One of the main challenges of precision medicine is the requirement for new scientific methodologies to determine clinical utility in small target populations. Traditionally, clinical research is performed on large populations in order to establish statistical significance (i.e., validity). Developing personalized therapies will require new approaches to this paradigm and will introduce new uncertainties, at least for a while, in medicine. In fact, as precision medicine advances, the line between clinical research and clinical care may become blurred.9 In addition to establishing the accuracy and reliability of genomic medicine, social issues such as cost and access to care will need to be addressed by policymakers who direct the many diverse health care systems around the world.
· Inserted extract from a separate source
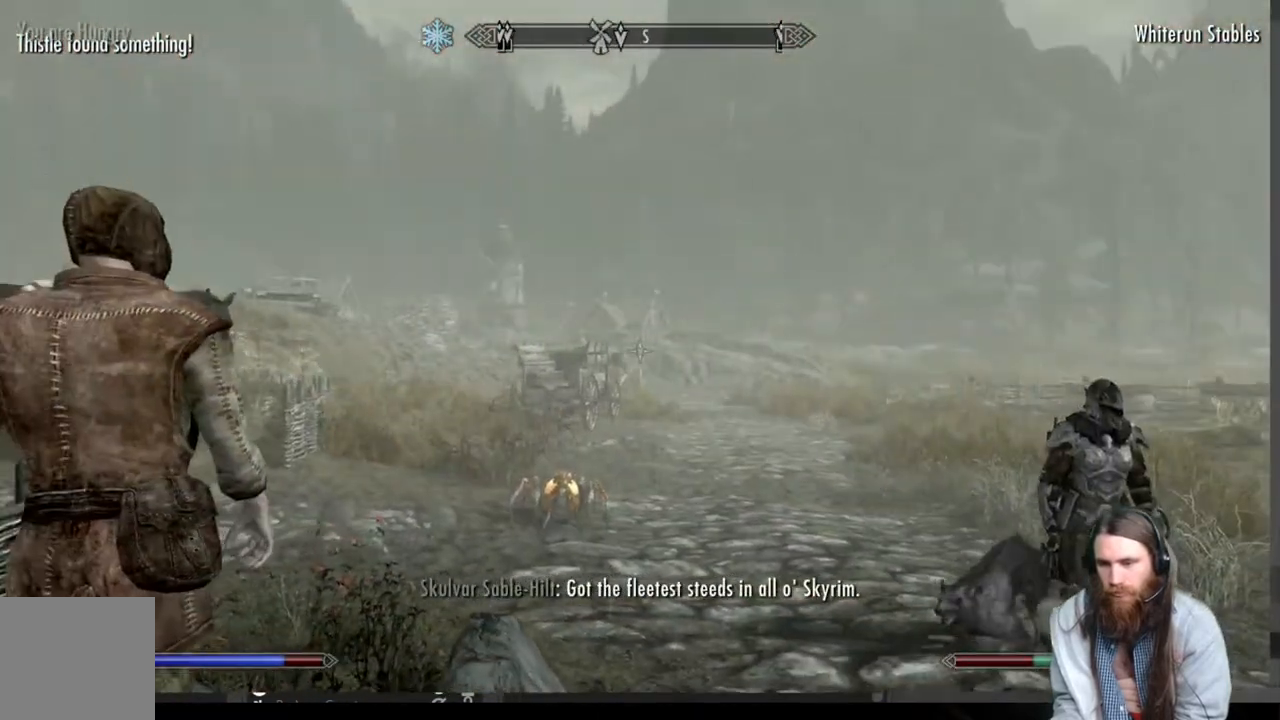
{"buttons": [], "left_stick": "down-right", "right_stick": "center", "events": []}
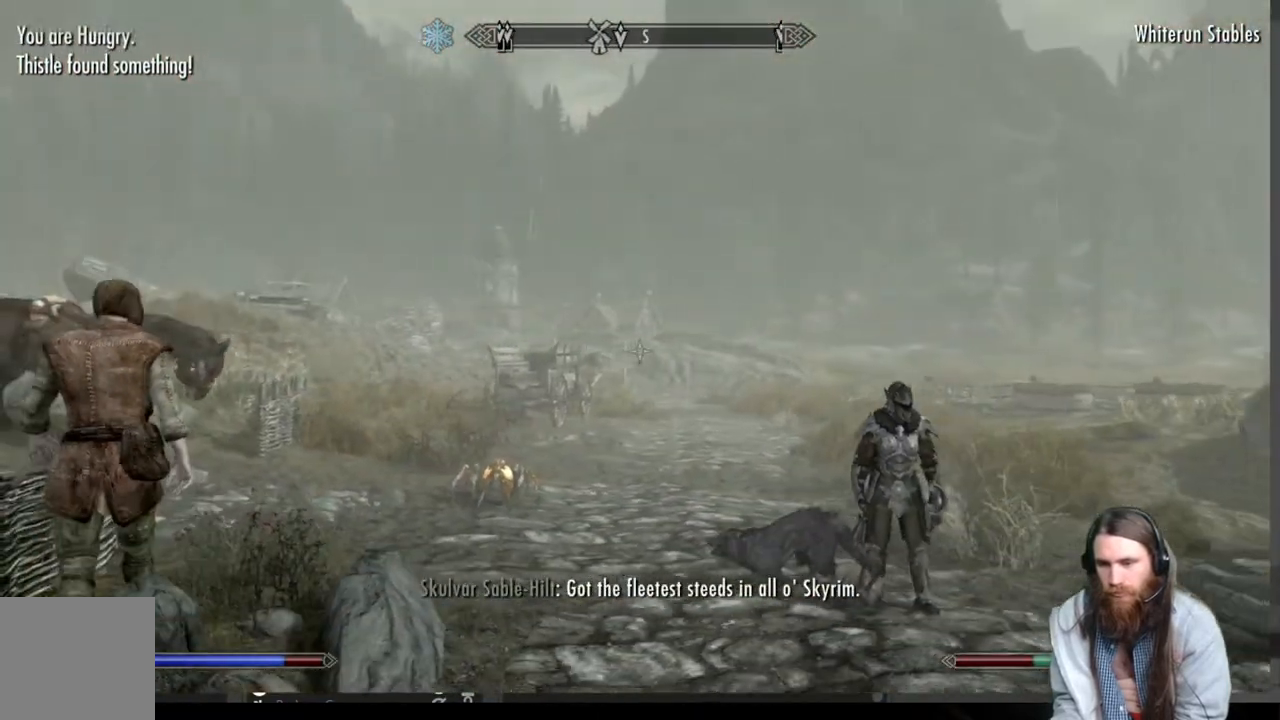
{"buttons": [], "left_stick": "down-right", "right_stick": "center", "events": []}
Impact on the Insurance Industry
The use of genetic and genomic information in the insurance industry has historically been challenging and subject to significant regulatory restrictions. Insurers have always striven for fairness and symmetric access to information which is or may be predictive of risk. With genomics now becoming a mainstay of regular medical care, how that information is assessed for risk stratification purposes must be constantly assessed, as precision medicine and all of its offerings may significantly change the way applications are underwritten and also how claims are adjudicated.
The new discoveries in genomic and precision medicine offer opportunities for insurers to develop new products to benefit insured lives. Much recent discussion has centered on genetic testing’s wellness benefits post-issue, with the expectation that genomic information might help covered individuals mitigate their risk by making preventative alterations to lifestyle and undertake disease monitoring. Offering coverage for pharmacogenomic testing or WES (or even WGS) tumor testing as a living benefit to potentially improve client outcomes from both a morbidity and mortality point of view will also be given further research and consideration by the industry. It will be extremely important moving forward for insurers to continue the strict practice of treating an individual’s genomic information carefully and guaranteeing the insured’s privacy.
It is, to be sure, an exciting time in the history of clinical medicine and in insurance medicine as well. The changes now being witnessed and those to come will undoubtedly have long-lasting and potentially beneficial effects for both clients and the industry.